What’s the take away?

This post isn’t intended as a rant, it’s intended to help you make good choices about security, so let me summarise my advice:

  1. It is not true that all security measures improve security (even in the hypothetical world where cost is not a factor).
  2. Understand that anyone telling you about the importance of a specific measure may have an incomplete understanding of your context, and also may have a vested interest in your use of the measure which doesn’t necessarily align with your interests.
  3. Your website is always at risk. Your biggest risk is usually the one you haven’t yet identified or understood.
  4. If you are justifying ignoring security advice with “I’m not a target” or “I can’t afford it”, your specific decision might be right, but it’s the wrong reasons.

And finally, in the spirit of open source, please comment if you have questions, stories and/or additional advice to share.

Filed under

Comments

My argument against "corporate security bullshit" is admittedly a simplified argument.
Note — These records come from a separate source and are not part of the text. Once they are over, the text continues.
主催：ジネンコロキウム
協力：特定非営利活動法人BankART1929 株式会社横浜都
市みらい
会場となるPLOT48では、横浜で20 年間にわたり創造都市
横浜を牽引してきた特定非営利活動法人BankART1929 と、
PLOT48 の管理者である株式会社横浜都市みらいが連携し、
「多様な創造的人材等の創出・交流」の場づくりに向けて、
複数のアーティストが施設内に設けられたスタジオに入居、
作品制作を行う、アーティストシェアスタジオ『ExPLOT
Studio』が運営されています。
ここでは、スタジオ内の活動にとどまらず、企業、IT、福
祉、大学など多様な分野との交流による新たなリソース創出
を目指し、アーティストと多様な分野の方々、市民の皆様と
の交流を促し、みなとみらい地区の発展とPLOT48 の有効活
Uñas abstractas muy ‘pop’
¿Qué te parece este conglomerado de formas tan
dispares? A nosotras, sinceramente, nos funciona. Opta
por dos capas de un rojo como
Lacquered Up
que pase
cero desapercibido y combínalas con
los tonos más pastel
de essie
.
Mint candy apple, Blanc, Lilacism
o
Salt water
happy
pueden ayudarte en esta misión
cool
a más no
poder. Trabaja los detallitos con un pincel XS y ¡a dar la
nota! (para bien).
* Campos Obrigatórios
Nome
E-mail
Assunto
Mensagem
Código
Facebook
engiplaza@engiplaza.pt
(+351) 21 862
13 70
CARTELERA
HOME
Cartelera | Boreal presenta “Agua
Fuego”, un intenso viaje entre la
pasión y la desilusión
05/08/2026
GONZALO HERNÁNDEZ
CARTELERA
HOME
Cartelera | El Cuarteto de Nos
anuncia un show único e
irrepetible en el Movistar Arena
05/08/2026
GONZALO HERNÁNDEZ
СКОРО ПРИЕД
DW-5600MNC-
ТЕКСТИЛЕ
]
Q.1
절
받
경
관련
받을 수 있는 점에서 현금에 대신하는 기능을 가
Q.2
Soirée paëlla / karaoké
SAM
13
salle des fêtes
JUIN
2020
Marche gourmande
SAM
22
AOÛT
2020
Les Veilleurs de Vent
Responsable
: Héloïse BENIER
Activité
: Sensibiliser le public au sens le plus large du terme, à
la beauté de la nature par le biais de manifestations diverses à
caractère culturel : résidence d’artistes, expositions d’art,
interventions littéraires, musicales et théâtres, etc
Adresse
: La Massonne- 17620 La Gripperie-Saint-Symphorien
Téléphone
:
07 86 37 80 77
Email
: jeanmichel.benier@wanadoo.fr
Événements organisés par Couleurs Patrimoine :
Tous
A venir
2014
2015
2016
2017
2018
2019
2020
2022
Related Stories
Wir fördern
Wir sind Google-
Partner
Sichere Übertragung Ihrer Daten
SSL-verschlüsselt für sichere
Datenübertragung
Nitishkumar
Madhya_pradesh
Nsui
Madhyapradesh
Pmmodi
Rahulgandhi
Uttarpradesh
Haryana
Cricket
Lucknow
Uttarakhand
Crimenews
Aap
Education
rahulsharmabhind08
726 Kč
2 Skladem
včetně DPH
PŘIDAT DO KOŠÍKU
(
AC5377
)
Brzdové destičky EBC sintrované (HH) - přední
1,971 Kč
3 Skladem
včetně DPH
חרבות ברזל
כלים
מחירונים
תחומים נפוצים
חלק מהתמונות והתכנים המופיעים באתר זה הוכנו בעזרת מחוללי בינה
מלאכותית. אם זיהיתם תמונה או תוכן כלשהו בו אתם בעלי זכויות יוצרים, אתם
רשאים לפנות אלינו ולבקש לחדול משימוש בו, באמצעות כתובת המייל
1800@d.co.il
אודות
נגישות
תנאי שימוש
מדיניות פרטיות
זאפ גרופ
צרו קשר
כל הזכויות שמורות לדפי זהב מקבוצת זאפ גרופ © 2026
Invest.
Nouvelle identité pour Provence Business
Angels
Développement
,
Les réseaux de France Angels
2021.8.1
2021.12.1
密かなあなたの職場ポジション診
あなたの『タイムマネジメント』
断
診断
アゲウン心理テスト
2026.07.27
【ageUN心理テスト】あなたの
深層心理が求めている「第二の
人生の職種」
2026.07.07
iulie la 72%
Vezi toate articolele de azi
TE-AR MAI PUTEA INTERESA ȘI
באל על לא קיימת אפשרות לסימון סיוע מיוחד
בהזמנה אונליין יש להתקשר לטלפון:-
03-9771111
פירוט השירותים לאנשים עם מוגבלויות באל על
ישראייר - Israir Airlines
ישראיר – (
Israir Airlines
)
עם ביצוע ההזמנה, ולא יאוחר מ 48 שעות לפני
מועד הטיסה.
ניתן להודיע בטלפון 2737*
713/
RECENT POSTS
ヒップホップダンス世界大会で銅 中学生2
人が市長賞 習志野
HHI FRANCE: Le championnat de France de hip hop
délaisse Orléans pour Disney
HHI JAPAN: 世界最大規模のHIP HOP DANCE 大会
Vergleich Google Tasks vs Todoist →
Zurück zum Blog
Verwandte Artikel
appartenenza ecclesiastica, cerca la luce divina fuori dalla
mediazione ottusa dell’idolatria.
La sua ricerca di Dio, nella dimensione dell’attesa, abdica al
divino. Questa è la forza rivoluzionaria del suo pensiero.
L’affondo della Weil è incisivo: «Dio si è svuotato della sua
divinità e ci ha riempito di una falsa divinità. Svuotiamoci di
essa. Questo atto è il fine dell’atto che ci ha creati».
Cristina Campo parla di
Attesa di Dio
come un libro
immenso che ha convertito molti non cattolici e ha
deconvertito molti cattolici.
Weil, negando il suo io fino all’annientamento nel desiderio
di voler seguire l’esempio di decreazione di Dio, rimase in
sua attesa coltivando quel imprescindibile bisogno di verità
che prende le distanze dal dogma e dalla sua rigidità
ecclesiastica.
Here's a much better description of this problem as evidenced in the recent "Crowdstrike" disaster that will cost billions of dollars: https://www.lawfaremedia.org/article/the-crowdstrike-outage-and-market-…

Here's a good quote: "Right now, the market incentives in tech are to focus on how things succeed: A company like CrowdStrike provides a key service that checks off required functionality on a compliance checklist, which makes it all about the features that they will deliver when everything is working. That’s exactly backward. We want our technological infrastructure to mimic nature in the way things fail. That will give us deep complexity rather than just surface complexity, and resilience rather than brittleness."

Here's another blog post with the same message: https://www.linkedin.com/pulse/every-cybersecurity-list-should-risk-ran…

His boiled down advice in one example of 21 recommendations was that you should implement multifactor authentication and patching before any of the other ones. And that security training for your employees, which wasn't on the list, is more important than any of them.

His solution? Do not use or rely on un-risk-ranked lists.